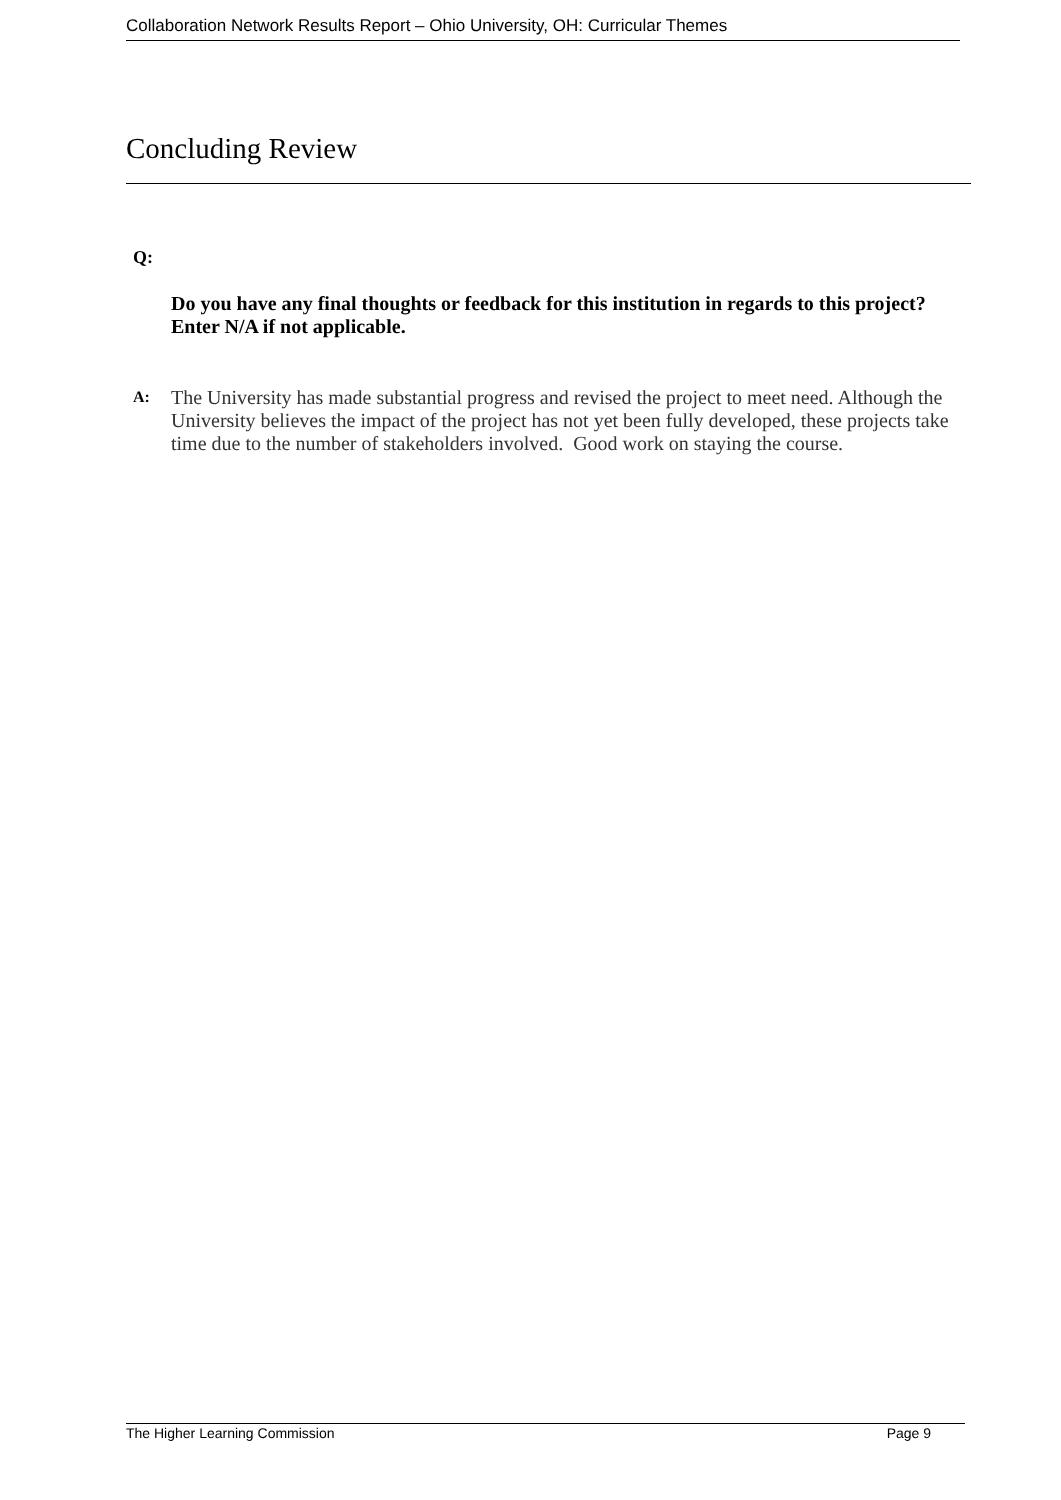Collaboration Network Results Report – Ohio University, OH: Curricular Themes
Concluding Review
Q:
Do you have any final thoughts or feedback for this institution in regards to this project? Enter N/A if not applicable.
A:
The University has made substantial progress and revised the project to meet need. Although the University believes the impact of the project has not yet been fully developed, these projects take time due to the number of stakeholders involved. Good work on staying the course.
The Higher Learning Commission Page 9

- - -

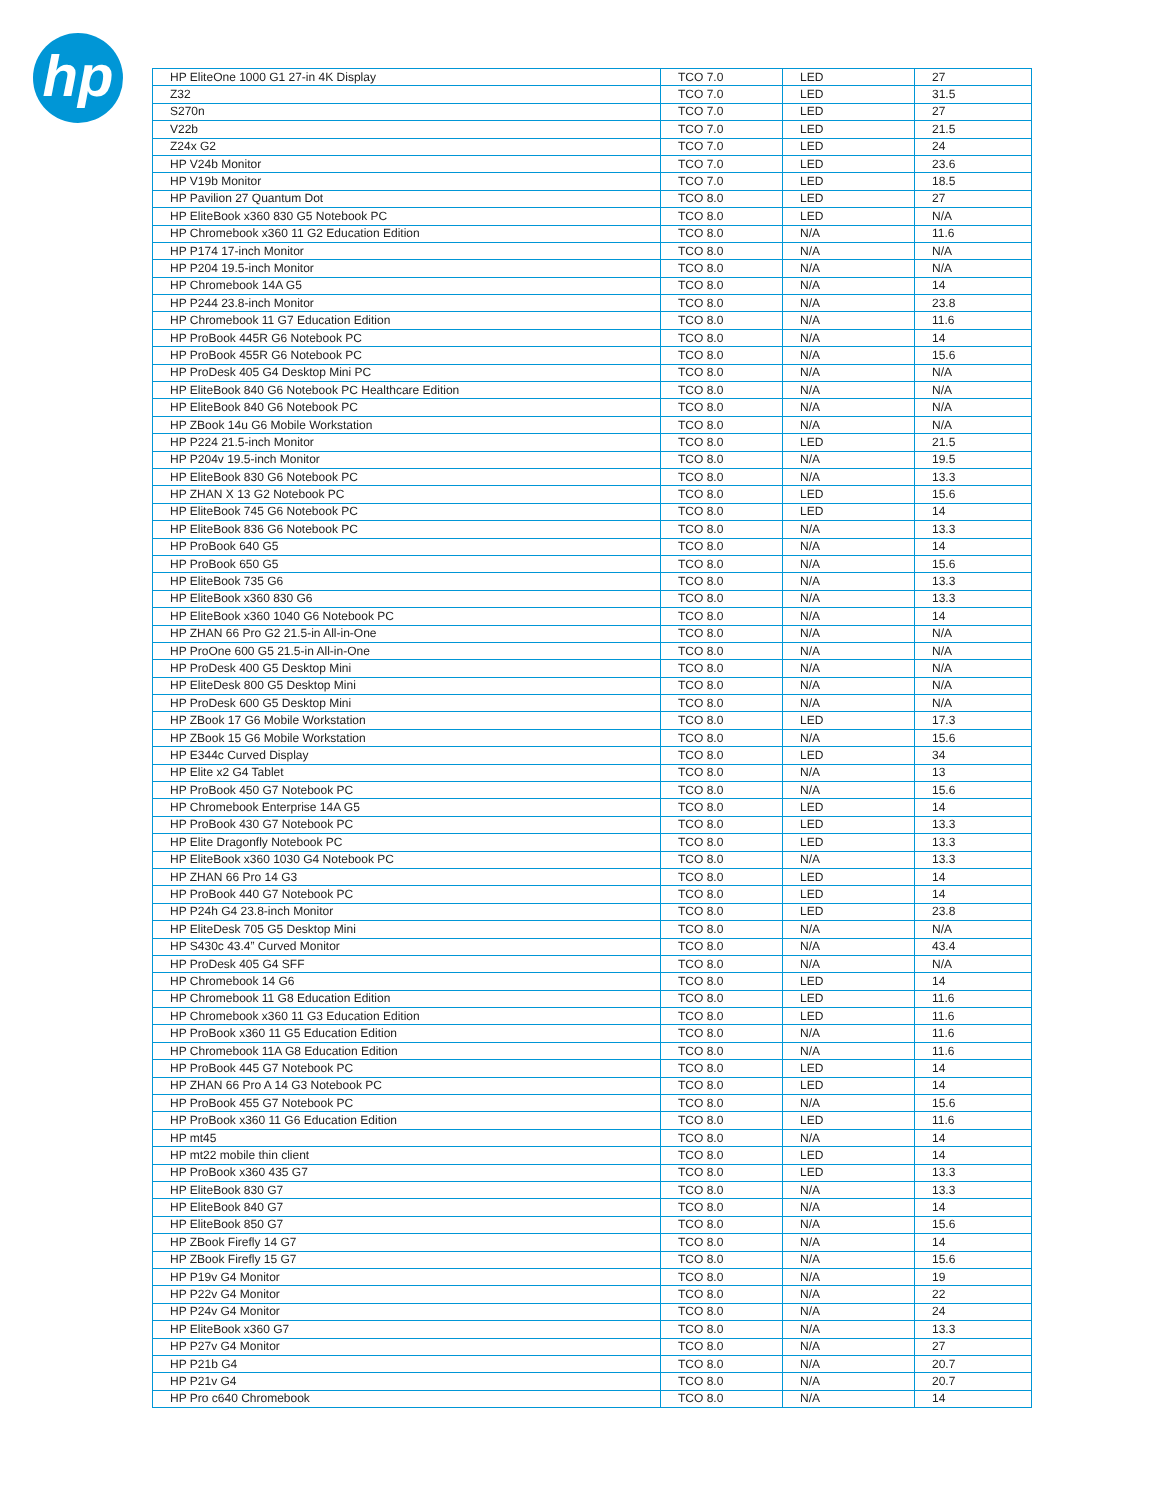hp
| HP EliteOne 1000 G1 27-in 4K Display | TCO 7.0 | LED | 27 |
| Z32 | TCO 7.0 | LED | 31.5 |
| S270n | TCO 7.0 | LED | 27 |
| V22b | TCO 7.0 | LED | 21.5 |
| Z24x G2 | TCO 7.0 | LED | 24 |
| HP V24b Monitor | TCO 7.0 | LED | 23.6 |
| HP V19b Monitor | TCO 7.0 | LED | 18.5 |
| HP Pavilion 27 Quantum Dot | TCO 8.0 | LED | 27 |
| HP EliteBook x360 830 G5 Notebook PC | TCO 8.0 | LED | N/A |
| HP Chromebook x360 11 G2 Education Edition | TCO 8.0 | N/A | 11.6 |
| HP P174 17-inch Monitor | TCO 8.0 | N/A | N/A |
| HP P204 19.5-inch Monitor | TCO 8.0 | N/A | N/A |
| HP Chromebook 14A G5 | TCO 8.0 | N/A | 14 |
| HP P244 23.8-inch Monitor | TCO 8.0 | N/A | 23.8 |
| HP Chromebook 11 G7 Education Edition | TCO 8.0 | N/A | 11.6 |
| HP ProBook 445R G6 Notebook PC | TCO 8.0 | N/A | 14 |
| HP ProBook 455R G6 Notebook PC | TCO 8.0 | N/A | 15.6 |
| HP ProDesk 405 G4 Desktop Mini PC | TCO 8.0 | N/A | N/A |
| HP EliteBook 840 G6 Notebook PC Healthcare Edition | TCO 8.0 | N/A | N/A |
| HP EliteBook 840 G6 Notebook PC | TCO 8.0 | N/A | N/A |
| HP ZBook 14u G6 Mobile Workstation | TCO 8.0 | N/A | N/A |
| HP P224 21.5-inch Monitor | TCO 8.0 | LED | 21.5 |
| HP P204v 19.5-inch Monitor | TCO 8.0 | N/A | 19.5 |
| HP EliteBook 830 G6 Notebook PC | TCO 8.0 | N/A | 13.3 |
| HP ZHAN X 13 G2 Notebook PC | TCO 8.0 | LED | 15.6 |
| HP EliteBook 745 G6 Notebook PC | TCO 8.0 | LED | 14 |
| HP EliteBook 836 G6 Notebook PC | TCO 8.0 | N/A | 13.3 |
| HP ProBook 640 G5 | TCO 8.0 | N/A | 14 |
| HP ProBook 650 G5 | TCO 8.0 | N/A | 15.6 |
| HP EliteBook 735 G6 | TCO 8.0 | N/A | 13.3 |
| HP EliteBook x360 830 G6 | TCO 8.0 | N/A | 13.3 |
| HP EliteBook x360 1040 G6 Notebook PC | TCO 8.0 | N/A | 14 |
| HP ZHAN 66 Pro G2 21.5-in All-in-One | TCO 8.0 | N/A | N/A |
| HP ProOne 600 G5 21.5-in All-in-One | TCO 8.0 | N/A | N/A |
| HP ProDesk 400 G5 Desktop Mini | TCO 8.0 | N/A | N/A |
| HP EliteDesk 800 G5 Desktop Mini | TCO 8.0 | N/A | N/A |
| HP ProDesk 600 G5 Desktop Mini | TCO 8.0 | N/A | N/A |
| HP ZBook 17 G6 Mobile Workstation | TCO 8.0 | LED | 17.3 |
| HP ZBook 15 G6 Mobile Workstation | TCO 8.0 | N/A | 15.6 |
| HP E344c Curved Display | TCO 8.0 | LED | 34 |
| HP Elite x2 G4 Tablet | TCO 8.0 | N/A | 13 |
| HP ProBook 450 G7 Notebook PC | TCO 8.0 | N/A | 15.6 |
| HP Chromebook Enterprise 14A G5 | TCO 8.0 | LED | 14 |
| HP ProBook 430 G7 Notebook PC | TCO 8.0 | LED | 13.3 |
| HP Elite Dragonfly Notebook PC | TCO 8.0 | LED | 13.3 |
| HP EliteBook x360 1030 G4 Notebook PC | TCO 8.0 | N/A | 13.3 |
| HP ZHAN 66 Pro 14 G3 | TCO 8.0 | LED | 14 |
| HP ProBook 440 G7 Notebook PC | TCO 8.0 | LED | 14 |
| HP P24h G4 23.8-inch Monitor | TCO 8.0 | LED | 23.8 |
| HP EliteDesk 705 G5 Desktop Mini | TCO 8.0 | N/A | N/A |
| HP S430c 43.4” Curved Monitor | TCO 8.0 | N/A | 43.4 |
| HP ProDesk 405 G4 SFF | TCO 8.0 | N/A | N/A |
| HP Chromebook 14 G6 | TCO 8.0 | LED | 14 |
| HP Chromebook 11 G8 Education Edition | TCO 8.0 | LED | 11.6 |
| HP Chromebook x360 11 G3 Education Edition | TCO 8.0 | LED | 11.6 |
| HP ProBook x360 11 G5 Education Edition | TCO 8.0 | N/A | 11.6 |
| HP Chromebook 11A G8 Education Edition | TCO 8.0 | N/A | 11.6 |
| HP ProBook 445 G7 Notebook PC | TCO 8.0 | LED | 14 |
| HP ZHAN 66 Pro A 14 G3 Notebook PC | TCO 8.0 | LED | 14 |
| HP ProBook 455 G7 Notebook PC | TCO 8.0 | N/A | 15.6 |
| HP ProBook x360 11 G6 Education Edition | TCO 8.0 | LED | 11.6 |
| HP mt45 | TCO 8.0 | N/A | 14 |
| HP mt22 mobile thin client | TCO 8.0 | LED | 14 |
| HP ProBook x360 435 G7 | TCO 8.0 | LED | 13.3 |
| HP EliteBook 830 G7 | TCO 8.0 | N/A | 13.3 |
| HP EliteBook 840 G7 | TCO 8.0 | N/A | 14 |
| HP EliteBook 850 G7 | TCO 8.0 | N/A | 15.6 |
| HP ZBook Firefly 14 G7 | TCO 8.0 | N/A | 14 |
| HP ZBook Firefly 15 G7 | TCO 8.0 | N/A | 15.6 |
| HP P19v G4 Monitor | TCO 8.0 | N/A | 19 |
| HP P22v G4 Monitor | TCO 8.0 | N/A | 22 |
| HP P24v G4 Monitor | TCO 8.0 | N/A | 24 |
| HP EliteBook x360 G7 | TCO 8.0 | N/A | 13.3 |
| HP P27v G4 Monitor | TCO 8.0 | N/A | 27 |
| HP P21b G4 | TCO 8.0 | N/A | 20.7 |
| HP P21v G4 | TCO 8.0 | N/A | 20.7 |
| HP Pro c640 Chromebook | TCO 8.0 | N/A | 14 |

- - -

WHAT THIS TASK INVOLVES =
Check each line of the material above for the string "project". Please count those that have it and reply with the number only.

EXERCISE OUTPUT =
2